> _TRECHO FORNECIDO_:
#####

Barkay explica: “Quando vi a tira de prata desenrolada e a pus sob a lente de aumento, pude ver que a superfície estava coberta de caracteres feitos de forma delicada, traçados com um instrumento afiado sobre a folha muito fina e frágil de prata. . . . O Nome Divino que aparece claramente na inscrição é composto dos quatro caracteres hebraicos na antiga escrita hebraica, yod-he-waw-he.” Numa publicação posterior, Barkay acrescenta: “Para a nossa surpresa, as placas de prata tinham inscritas nelas fórmulas de bendição quase que idênticas à Bênção Sacerdotal bíblica.” (Números 6:24-26) Esta foi a primeira vez que se encontrou o nome de Jeová numa inscrição descoberta em Jerusalém.
Como conseguiram os eruditos datar esses rolos de prata? Principalmente pelo contexto arqueológico em que foram descobertos. No repositório foram encontradas mais de 300 peças de cerâmica datável, apontando para o sétimo e o sexto séculos AEC. A escrita, quando comparada com outras inscrições datadas, aponta para o mesmo período. Os rolos estão expostos no Museu de Israel, em Jerusalém.
A destruição de Jerusalém em 607 AEC
A Bíblia narra a destruição de Jerusalém em 607 AEC, no capítulo 25 de 2 Reis, no capítulo 36 de 2 Crônicas e no capítulo 39 de Jeremias, relatando que o exército de Nabucodonosor incendiou a cidade. Foi este relato histórico confirmado por escavações recentes? Segundo o professor Yigal Shiloh, “a evidência [da destruição causada pelos babilônios] na Bíblia . . . é complementada pela clara evidência arqueológica; a destruição total de diversas construções e a conflagração que consumiu as diversas partes de madeira das casas”. Ele comentou adicionalmente: “Encontraram-se os vestígios desta destruição em cada uma das escavações feitas em Jerusalém.”
Os visitantes podem ver o que sobrou desta destruição ocorrida há mais de 2.500 anos. A Torre Israelita, o Aposento Incendiado e a Casa das Bulas são nomes de populares sítios arqueológicos, preservados e abertos ao público. Os arqueólogos Jane M. Cahill e David Tarler resumem isso no livro Ancient Jerusalem Revealed (Revelada a Antiga Jerusalém): “A vasta destruição de Jerusalém pelos babilônios é evidente não só nas grossas camadas de escombros carbonizados, descobertos em construções tais como o Aposento Incendiado e a Casa das Bulas, mas também na camada profunda de pedras de prédios desmoronados, encontrada cobrindo a escarpa oriental. As descrições bíblicas da destruição da cidade . . . complementam a evidência arqueológica.”

#####

> _INFORMAÇÕES FORNECIDAS_:
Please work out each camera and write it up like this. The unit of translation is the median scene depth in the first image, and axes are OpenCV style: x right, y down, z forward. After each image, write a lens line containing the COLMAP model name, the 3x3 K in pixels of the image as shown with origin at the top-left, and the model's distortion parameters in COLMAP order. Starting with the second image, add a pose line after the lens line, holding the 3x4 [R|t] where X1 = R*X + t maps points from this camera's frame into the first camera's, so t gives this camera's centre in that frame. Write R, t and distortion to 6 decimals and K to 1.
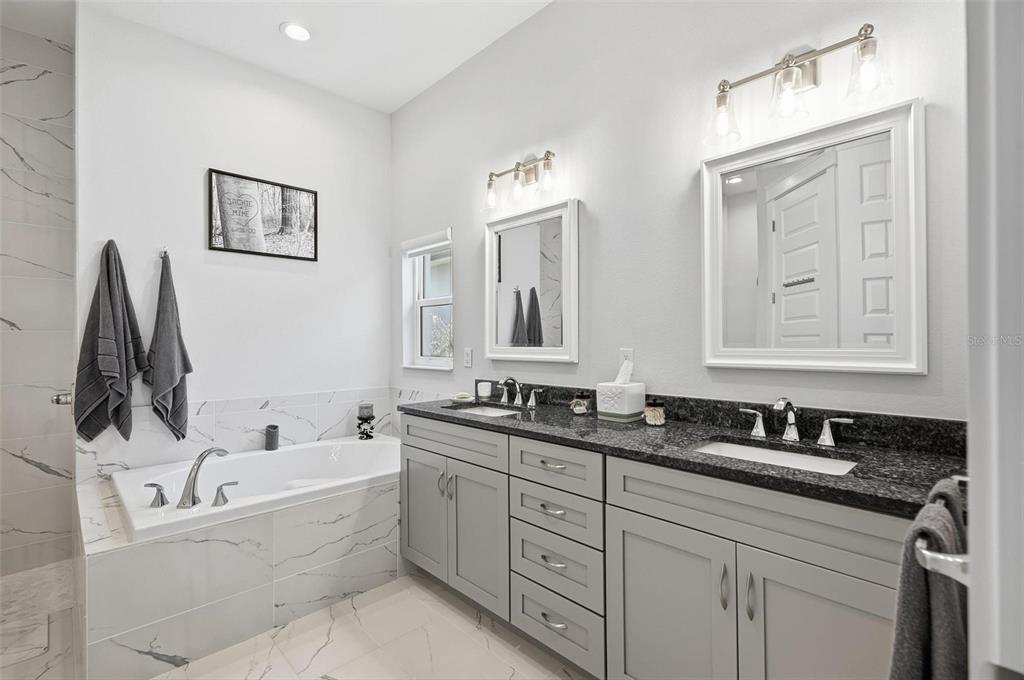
lens RADIAL K [[472.1, 0, 515.2], [0, 472.1, 338.5], [0, 0, 1]] dist [0.004274, -0.000352]
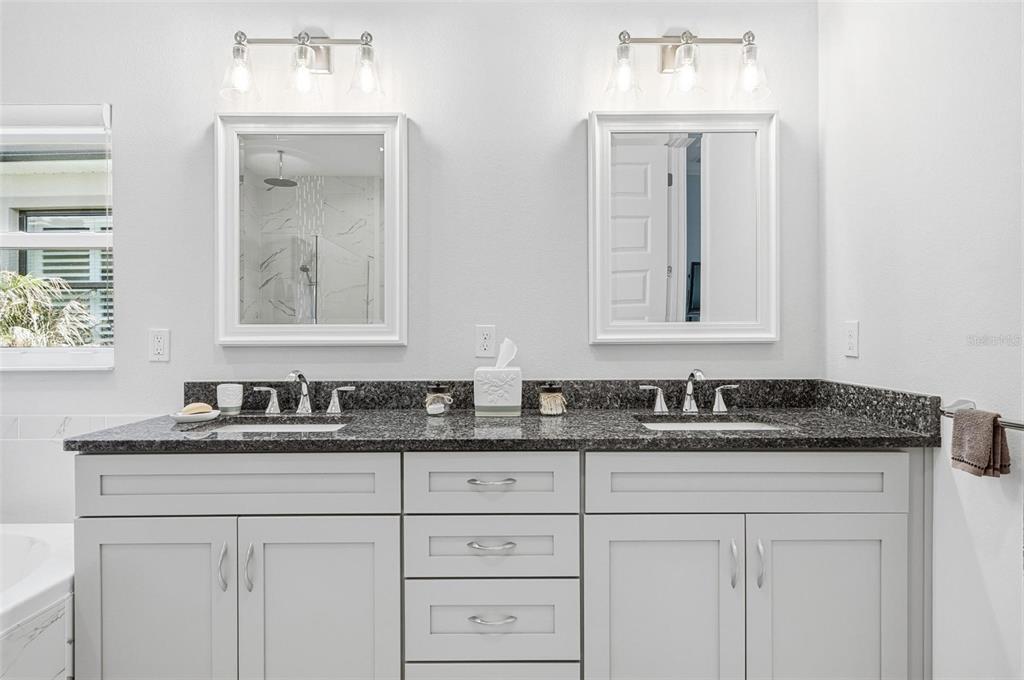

#####

> _OBJETIVO DA TAREFA_: Pode transcrever, sem nenhuma alteração, a parte do trecho sobre as escavações em Jerusalém que começa com as palavras "Como conseguiram os" e termina em "Israel, em Jerusalém."?

> _RESULTADO DO EXERCÍCIO_:
Como conseguiram os eruditos datar esses rolos de prata? Principalmente pelo contexto arqueológico em que foram descobertos. No repositório foram encontradas mais de 300 peças de cerâmica datável, apontando para o sétimo e o sexto séculos AEC. A escrita, quando comparada com outras inscrições datadas, aponta para o mesmo período. Os rolos estão expostos no Museu de Israel, em Jerusalém.